2013-08-10 | 神様、天使、平和の祈り、愛の言葉



あなたが何気なく過ごした 今日という一日は
昨日亡くなった方が あれほど欲しかった明日
関ジャニ∞ 安田章大




68年目の長崎・祈りの日を迎えました。

今は亡き母方の大おばさんは原爆の語り部でした。
あの日、二人のお母さんである大叔母さんは朝早くから、
電車に乗って、食べ物を求めに行く予定でした。
いつもは笑顔で送り出してくれる下の女の子が、その日ばかりは狂ったように泣いて
おかあさんといっしょに行きたいと言ったそうです。
大おばさんは「それならマリア様のところで待っていなさい。お昼前の汽車でかえるから。
あそこからなら汽車が帰ってくるのが見えるでしょう」と言って出かけました。
そして、小さなふたりは教会の階段に座って帰りを待ちました。
お昼前、長崎湾を望む山のトンネルから汽笛が聞こえたその時、
キラリと光る飛行機が現れ、長崎の街に原爆が投下されました。
大おばさんの乗った汽車はトンネルの中で止まり、目を覚ました時には真っ暗な中で、
出口を目指して歩んだ先に現れたのは真っ赤に燃える街だったそうです。
燃える街を命からがら教会に行くと、残されていたのは階段に焼き付いた小さな影が二つ…。




【あの日も、こんな平和な幸せがあったはず】



あの日、あの時、人の暮らしが、確かにそこにありました。
夏の日に輝く青空も、緑の風をまとった木々たちも
野辺に咲く小さな花も、そこに集まる小さな虫たちも
おじいちゃんもおばあちゃんもお父さんもお母さんも
お兄さんも弟もお姉さんも妹もおじさんもおばさんも
結婚式を迎えた人も、生まれたばかりの赤ちゃんも
広場で駆け回る子供たちも、働く大人たちも
膝で丸くなる猫たちも、足元でじゃれる子犬たちも
みんな、みんな、あたりまえにそこにあって生きていたのです。

◆ データ一覧 ◆
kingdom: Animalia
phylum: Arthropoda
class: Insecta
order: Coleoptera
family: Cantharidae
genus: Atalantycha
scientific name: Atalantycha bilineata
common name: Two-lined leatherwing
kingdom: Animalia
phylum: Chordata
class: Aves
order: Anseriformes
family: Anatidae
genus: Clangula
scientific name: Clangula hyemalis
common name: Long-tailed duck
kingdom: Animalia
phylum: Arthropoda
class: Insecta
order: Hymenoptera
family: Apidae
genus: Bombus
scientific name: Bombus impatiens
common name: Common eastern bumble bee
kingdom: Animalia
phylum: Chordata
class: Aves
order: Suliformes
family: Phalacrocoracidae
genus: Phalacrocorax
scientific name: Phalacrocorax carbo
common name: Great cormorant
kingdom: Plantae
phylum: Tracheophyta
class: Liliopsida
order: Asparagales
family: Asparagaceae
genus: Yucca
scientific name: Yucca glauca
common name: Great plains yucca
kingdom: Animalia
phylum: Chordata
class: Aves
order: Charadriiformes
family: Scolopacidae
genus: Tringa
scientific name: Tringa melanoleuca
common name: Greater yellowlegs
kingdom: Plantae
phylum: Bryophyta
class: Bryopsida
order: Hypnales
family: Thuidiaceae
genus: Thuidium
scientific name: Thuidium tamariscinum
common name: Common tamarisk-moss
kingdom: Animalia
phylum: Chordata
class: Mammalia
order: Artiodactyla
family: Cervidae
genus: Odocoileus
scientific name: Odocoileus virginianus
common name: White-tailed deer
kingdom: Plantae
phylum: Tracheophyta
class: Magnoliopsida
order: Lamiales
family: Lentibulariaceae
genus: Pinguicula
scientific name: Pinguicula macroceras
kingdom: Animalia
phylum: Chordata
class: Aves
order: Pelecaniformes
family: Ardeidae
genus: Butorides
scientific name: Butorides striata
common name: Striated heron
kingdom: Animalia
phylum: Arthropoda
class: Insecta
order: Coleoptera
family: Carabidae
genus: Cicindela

◆ 課題 ◆
掲載文のうち、「今は亡き母方の大おばさんは原爆の語り部でした。」と「出口を目指して歩んだ先に現れたのは真っ赤に燃える街だったそうです。」の間を、その二つの語句も含めて一字も変えずに書き出すこと。

◆ 正解 ◆
今は亡き母方の大おばさんは原爆の語り部でした。
あの日、二人のお母さんである大叔母さんは朝早くから、
電車に乗って、食べ物を求めに行く予定でした。
いつもは笑顔で送り出してくれる下の女の子が、その日ばかりは狂ったように泣いて
おかあさんといっしょに行きたいと言ったそうです。
大おばさんは「それならマリア様のところで待っていなさい。お昼前の汽車でかえるから。
あそこからなら汽車が帰ってくるのが見えるでしょう」と言って出かけました。
そして、小さなふたりは教会の階段に座って帰りを待ちました。
お昼前、長崎湾を望む山のトンネルから汽笛が聞こえたその時、
キラリと光る飛行機が現れ、長崎の街に原爆が投下されました。
大おばさんの乗った汽車はトンネルの中で止まり、目を覚ました時には真っ暗な中で、
出口を目指して歩んだ先に現れたのは真っ赤に燃える街だったそうです。